Blanca Reynosa smiled and watched her little girl climb out of her cocoon. She walked across to her daughter, “Mijita (little daughter), what do you want us to do?”
“Can you stand and look at the cars on that side and put both your arms up to the sides like this,” Cintia put her free arm up to the side demonstrating, “until the ducks are on the other side?”
They split up into two groups one on each side of the duck family, the big man right in the middle of one group keeping the cars at bay; employees of Gary’s Grocers and Mr. Landry himself joined them.
Cintia picked up her umbrella and walked to the mama duck and just looked at her. She wasn’t quite sure what she was supposed to do next. The mama duck looked around and seemed to realize that everything had stopped for her; she put her head straight up in the air, quacked at the remaining four ducklings and up at Cintia as if to say, ‘follow me,’ and began to waddle across the street. Every once in a while she’d hiss at the backs of her live blockade and would look at Cintia as if to make sure she was still with them. With her open umbrella in one hand and the duckling in the other she followed the little family across the street.
Safely across the mama duck gathered her ducklings to her and quacked at Cintia, who began to cry again as she got down on her knees and placed the duckling on the ground. “I’m sorry mama duck, I think he went to heaven.” She covered her eyes with fisted hands and began to cry quietly, her heart broken.
Traffic had begun to move slowly and those who’d helped the ducks cross stood around her. Her Papi kept saying, “Ay mijita, lo siento. Daughter, I’m so sorry.” The big man stood there with a helpless look on his face and kept swallowing to try and get past the lump in his throat. Blanca and Tita got down on their knees to hug and console the youngest Reynosa.
A sudden pecking at Blanca’s knee had her looking around, “Mijita mira! Look!” The little duckling had begun to move, a little slowly at first, then more energetically and was pecking at anything in range. The mama duck moved to it, rubbed the back of the feathery head with her bill, then as discipline nipped it’s tail feathers sharply.

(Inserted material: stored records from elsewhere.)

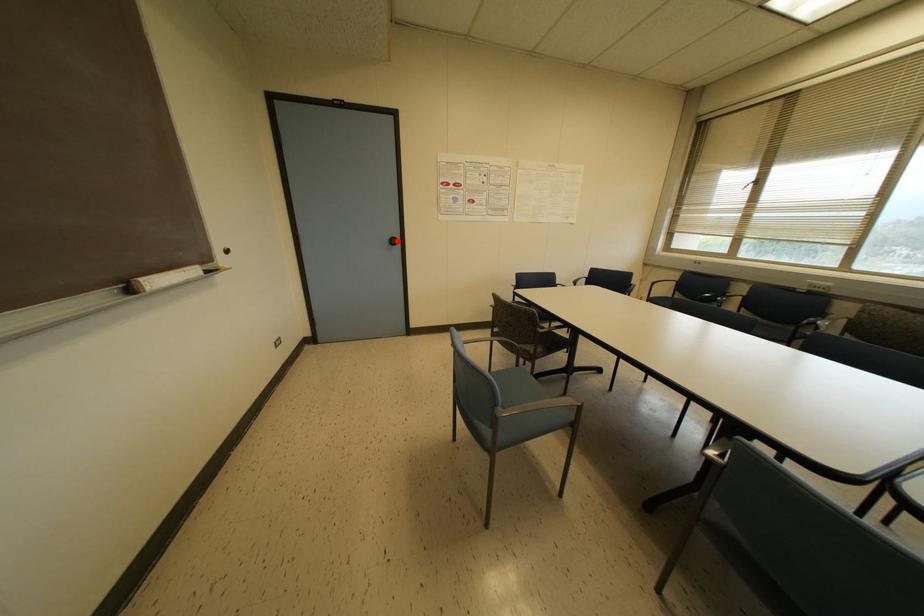
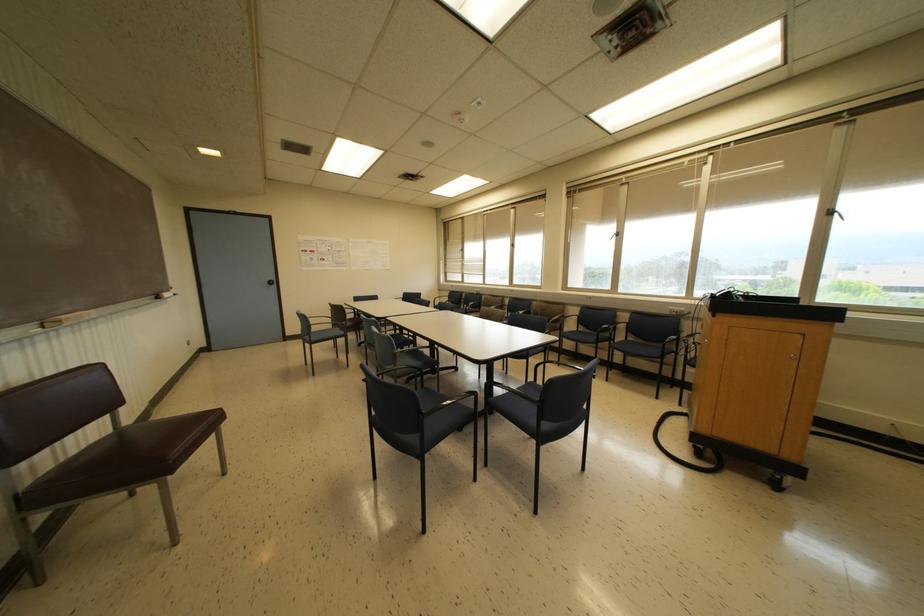
Locate, in the second image, the point that corresponds to the highlighted location in the first image.

(274, 282)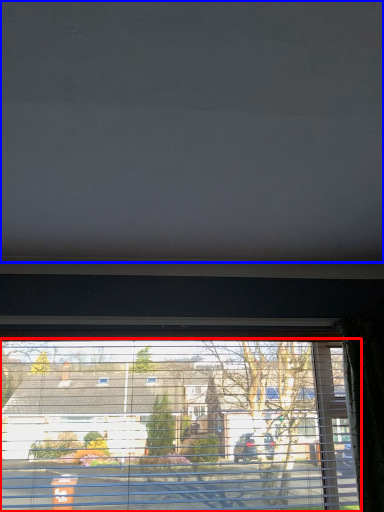
Question: Which object is closer to the camera taking this photo, window (highlighted by a red box) or blind (highlighted by a blue box)?

Choices:
 (A) window
 (B) blind

Answer: (B)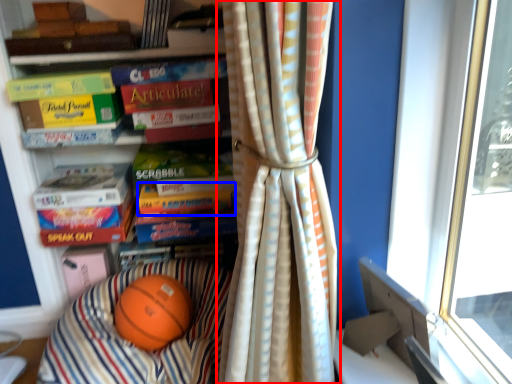
Question: Which of the following is the closest to the observer, curtain (highlighted by a red box) or paperback book (highlighted by a blue box)?

Choices:
 (A) curtain
 (B) paperback book

Answer: (A)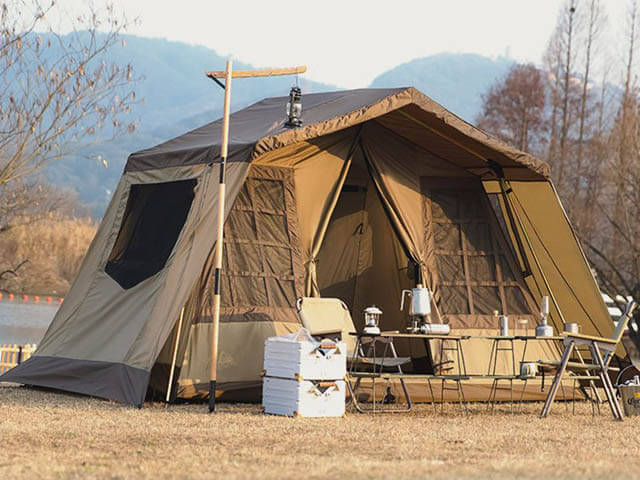
In order to click on chairs in this screenshot , I will do `click(589, 363)`, `click(330, 316)`.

Mama duck quacked her approval at Cintia then with a few quacks and hisses lined up all five of her babies and led them into the water. The sun broke through the clouds, just as the last duckling waded into the water and Cintia’s eyes sparkled like chocolate diamonds with the last of her tears. With the biggest smile on her face she told her mami and papi, “That’s what I want to do when I grow up!”
“What mija? Swim?” Mami couldn’t stop smiling and papi was amazed that his Chiquita was finally talking.
“No! I want to take care of animals. I want to make them better and help them when they’re in trouble!”
Several months later after the duck incident, as it came to be known, Blanca watched with pride as her littlest blessing came into her own. The family had place of honor as Cintia cut the ribbon attached to the Duck Crossing signs that Mayor Morgan had placed on both sides of Alcott St. thanks to the urging of many citizens.
Cintia had expected to get in trouble for not getting back to church, but instead Mami and Papi proudly told everyone the story of the ducks on that rainy Sunday and how their little Cintia had finally turned into a butterfly.
Cintia looked around her at Reynosa’s Animal Hospital and Kennel; the barking dogs, the newly born kittens and the small lamb and smiled; to think this had all begun one rainy Sunday with a little family of ducks. She drew in a deep breath and exhaled slowly. She grabbed her rainbow colored umbrella and ran out into the rain. Maybe if she were lucky she’d come across some ducks.